Peut-être ne suis-je vraiment qu'un dinosaure égaré au XXIe siècle, un pépère attardé allant à contre-courant, incapable de comprendre la fébrilité de ces hordes enthousiastes qui campent des jours durant aux portes de commerces lorsqu'un bidule dernier cri - à prix excessif - s'apprête à être mis en vente pour la première fois.

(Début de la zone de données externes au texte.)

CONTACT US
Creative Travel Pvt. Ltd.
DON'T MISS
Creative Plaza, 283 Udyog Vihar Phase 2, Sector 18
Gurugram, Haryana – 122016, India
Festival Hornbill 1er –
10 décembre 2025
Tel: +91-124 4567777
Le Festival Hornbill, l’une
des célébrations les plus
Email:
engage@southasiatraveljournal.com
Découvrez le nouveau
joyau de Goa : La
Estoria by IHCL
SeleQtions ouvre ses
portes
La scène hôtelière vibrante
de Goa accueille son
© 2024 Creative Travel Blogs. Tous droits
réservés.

Et voilà que pépère-dinosaure apprend qu'il s'agit ici d'un complot organisé, que les propagateurs et marchands de flaflas et de toc ont recours à des éclaireurs et éclaireuses qui sillonnent les repaires branchés de ce monde parallèle que je préfère éviter, que l'offensive du superficiel se déploie à l'échelle mondiale. Une affaire menée rondement que cette recherche de la Toison d'or contemporaire, d'ailleurs. Beaucoup de sous à empocher à dénicher le truc flamboyant destiné à faire se vider les goussets mille lieues à la ronde - quoique pour un temps très limité. Jusqu'à la révélation de la prochaine tendance, celle déjà décelée dans les cahiers glacés vendus à prix forts par les façonneurs de lendemains...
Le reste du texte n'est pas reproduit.